Prompt:
An identical copy of the data below is needed.

[Start of Attachment]

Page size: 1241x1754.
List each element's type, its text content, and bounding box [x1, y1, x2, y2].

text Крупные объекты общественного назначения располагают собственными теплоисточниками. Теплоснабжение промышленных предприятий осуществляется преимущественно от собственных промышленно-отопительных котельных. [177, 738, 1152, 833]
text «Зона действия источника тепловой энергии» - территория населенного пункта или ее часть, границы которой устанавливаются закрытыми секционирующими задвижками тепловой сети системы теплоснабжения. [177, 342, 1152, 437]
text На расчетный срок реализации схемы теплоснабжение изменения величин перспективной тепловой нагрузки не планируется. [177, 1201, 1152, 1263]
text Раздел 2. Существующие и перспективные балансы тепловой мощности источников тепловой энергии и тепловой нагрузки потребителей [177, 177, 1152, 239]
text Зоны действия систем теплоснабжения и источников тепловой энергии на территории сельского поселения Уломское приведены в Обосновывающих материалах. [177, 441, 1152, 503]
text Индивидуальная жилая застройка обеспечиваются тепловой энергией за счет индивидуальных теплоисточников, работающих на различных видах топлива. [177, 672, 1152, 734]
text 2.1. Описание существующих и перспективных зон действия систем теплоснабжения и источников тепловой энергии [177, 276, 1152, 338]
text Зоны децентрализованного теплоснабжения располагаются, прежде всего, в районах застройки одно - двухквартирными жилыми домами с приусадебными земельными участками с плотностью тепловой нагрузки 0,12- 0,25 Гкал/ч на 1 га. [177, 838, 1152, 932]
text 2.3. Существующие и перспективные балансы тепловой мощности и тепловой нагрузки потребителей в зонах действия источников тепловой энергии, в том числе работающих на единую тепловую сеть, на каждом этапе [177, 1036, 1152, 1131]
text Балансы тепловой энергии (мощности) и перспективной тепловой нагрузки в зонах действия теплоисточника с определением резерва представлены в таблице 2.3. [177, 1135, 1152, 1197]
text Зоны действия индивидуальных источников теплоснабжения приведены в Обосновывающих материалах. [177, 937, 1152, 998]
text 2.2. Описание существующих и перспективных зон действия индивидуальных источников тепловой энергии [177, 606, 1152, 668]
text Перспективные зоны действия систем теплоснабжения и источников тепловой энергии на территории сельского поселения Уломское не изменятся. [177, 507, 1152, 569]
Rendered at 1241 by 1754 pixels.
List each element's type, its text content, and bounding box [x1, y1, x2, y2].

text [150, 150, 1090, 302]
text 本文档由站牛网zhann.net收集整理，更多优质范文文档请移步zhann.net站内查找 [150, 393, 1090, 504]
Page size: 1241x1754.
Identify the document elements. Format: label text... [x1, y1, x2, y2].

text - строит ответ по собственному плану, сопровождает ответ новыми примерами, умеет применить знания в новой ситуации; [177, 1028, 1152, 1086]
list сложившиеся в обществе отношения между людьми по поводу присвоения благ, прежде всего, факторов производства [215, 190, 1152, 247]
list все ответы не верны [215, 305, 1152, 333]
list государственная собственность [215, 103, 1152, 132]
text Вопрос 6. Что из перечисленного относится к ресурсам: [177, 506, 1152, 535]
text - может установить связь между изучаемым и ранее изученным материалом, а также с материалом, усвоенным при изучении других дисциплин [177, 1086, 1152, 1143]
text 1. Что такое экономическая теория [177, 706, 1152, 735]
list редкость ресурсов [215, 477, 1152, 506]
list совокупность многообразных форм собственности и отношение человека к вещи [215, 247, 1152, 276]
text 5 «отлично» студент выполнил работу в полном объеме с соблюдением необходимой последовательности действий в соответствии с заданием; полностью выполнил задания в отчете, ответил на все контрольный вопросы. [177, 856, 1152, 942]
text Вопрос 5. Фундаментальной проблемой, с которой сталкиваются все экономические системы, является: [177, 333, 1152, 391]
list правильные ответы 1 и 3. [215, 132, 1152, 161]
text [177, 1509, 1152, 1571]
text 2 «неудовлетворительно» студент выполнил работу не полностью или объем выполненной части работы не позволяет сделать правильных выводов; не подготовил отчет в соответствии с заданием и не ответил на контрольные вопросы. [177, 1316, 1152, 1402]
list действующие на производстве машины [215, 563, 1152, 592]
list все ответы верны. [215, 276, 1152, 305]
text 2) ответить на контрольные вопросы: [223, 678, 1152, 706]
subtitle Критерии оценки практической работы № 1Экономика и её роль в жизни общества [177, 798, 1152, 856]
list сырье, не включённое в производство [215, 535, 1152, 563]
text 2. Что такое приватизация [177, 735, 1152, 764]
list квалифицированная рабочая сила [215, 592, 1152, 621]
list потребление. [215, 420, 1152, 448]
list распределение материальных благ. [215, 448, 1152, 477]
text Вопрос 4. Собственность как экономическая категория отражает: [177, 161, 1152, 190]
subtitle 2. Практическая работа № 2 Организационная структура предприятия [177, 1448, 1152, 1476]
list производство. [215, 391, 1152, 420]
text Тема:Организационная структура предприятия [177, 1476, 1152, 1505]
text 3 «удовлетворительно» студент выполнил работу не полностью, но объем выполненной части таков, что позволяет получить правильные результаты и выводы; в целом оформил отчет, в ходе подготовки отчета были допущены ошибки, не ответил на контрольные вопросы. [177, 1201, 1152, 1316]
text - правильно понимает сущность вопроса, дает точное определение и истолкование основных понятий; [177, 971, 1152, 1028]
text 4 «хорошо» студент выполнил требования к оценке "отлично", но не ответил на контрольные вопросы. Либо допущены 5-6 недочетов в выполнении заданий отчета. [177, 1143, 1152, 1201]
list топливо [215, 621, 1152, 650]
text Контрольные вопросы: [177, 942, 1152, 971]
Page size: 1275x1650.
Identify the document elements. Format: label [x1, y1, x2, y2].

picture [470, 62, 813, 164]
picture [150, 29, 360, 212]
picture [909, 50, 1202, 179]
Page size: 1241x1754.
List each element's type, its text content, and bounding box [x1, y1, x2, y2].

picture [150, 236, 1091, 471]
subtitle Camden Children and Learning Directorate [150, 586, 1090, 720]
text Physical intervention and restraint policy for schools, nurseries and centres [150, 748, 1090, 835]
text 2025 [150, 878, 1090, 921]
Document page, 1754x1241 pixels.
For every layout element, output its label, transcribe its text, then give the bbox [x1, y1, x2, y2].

[End of Attachment]

Task result:
Page size: 1241x1754.
List each element's type, its text content, and bounding box [x1, y1, x2, y2].

text Крупные объекты общественного назначения располагают собственными теплоисточниками. Теплоснабжение промышленных предприятий осуществляется преимущественно от собственных промышленно-отопительных котельных. [177, 738, 1152, 833]
text «Зона действия источника тепловой энергии» - территория населенного пункта или ее часть, границы которой устанавливаются закрытыми секционирующими задвижками тепловой сети системы теплоснабжения. [177, 342, 1152, 437]
text На расчетный срок реализации схемы теплоснабжение изменения величин перспективной тепловой нагрузки не планируется. [177, 1201, 1152, 1263]
text Раздел 2. Существующие и перспективные балансы тепловой мощности источников тепловой энергии и тепловой нагрузки потребителей [177, 177, 1152, 239]
text Зоны действия систем теплоснабжения и источников тепловой энергии на территории сельского поселения Уломское приведены в Обосновывающих материалах. [177, 441, 1152, 503]
text Индивидуальная жилая застройка обеспечиваются тепловой энергией за счет индивидуальных теплоисточников, работающих на различных видах топлива. [177, 672, 1152, 734]
text 2.1. Описание существующих и перспективных зон действия систем теплоснабжения и источников тепловой энергии [177, 276, 1152, 338]
text Зоны децентрализованного теплоснабжения располагаются, прежде всего, в районах застройки одно - двухквартирными жилыми домами с приусадебными земельными участками с плотностью тепловой нагрузки 0,12- 0,25 Гкал/ч на 1 га. [177, 838, 1152, 932]
text 2.3. Существующие и перспективные балансы тепловой мощности и тепловой нагрузки потребителей в зонах действия источников тепловой энергии, в том числе работающих на единую тепловую сеть, на каждом этапе [177, 1036, 1152, 1131]
text Балансы тепловой энергии (мощности) и перспективной тепловой нагрузки в зонах действия теплоисточника с определением резерва представлены в таблице 2.3. [177, 1135, 1152, 1197]
text Зоны действия индивидуальных источников теплоснабжения приведены в Обосновывающих материалах. [177, 937, 1152, 998]
text 2.2. Описание существующих и перспективных зон действия индивидуальных источников тепловой энергии [177, 606, 1152, 668]
text Перспективные зоны действия систем теплоснабжения и источников тепловой энергии на территории сельского поселения Уломское не изменятся. [177, 507, 1152, 569]
Rendered at 1241 by 1754 pixels.
List each element's type, its text content, and bounding box [x1, y1, x2, y2].

text [150, 150, 1090, 302]
text 本文档由站牛网zhann.net收集整理，更多优质范文文档请移步zhann.net站内查找 [150, 393, 1090, 504]
Page size: 1241x1754.
Identify the document elements. Format: label text... [x1, y1, x2, y2].

text - строит ответ по собственному плану, сопровождает ответ новыми примерами, умеет применить знания в новой ситуации; [177, 1028, 1152, 1086]
list сложившиеся в обществе отношения между людьми по поводу присвоения благ, прежде всего, факторов производства [215, 190, 1152, 247]
list все ответы не верны [215, 305, 1152, 333]
list государственная собственность [215, 103, 1152, 132]
text Вопрос 6. Что из перечисленного относится к ресурсам: [177, 506, 1152, 535]
text - может установить связь между изучаемым и ранее изученным материалом, а также с материалом, усвоенным при изучении других дисциплин [177, 1086, 1152, 1143]
text 1. Что такое экономическая теория [177, 706, 1152, 735]
list редкость ресурсов [215, 477, 1152, 506]
list совокупность многообразных форм собственности и отношение человека к вещи [215, 247, 1152, 276]
text 5 «отлично» студент выполнил работу в полном объеме с соблюдением необходимой последовательности действий в соответствии с заданием; полностью выполнил задания в отчете, ответил на все контрольный вопросы. [177, 856, 1152, 942]
text Вопрос 5. Фундаментальной проблемой, с которой сталкиваются все экономические системы, является: [177, 333, 1152, 391]
list правильные ответы 1 и 3. [215, 132, 1152, 161]
text [177, 1509, 1152, 1571]
text 2 «неудовлетворительно» студент выполнил работу не полностью или объем выполненной части работы не позволяет сделать правильных выводов; не подготовил отчет в соответствии с заданием и не ответил на контрольные вопросы. [177, 1316, 1152, 1402]
list действующие на производстве машины [215, 563, 1152, 592]
list все ответы верны. [215, 276, 1152, 305]
text 2) ответить на контрольные вопросы: [223, 678, 1152, 706]
subtitle Критерии оценки практической работы № 1Экономика и её роль в жизни общества [177, 798, 1152, 856]
list сырье, не включённое в производство [215, 535, 1152, 563]
text 2. Что такое приватизация [177, 735, 1152, 764]
list квалифицированная рабочая сила [215, 592, 1152, 621]
list потребление. [215, 420, 1152, 448]
list распределение материальных благ. [215, 448, 1152, 477]
text Вопрос 4. Собственность как экономическая категория отражает: [177, 161, 1152, 190]
subtitle 2. Практическая работа № 2 Организационная структура предприятия [177, 1448, 1152, 1476]
list производство. [215, 391, 1152, 420]
text Тема:Организационная структура предприятия [177, 1476, 1152, 1505]
text 3 «удовлетворительно» студент выполнил работу не полностью, но объем выполненной части таков, что позволяет получить правильные результаты и выводы; в целом оформил отчет, в ходе подготовки отчета были допущены ошибки, не ответил на контрольные вопросы. [177, 1201, 1152, 1316]
text - правильно понимает сущность вопроса, дает точное определение и истолкование основных понятий; [177, 971, 1152, 1028]
text 4 «хорошо» студент выполнил требования к оценке "отлично", но не ответил на контрольные вопросы. Либо допущены 5-6 недочетов в выполнении заданий отчета. [177, 1143, 1152, 1201]
list топливо [215, 621, 1152, 650]
text Контрольные вопросы: [177, 942, 1152, 971]
Page size: 1275x1650.
Identify the document elements. Format: label [x1, y1, x2, y2].

picture [470, 62, 813, 164]
picture [150, 29, 360, 212]
picture [909, 50, 1202, 179]
Page size: 1241x1754.
List each element's type, its text content, and bounding box [x1, y1, x2, y2].

picture [150, 236, 1091, 471]
subtitle Camden Children and Learning Directorate [150, 586, 1090, 720]
text Physical intervention and restraint policy for schools, nurseries and centres [150, 748, 1090, 835]
text 2025 [150, 878, 1090, 921]
Document page, 1754x1241 pixels.
For every layout element, output its label, transcribe its text, then give the bbox [x1, y1, x2, y2].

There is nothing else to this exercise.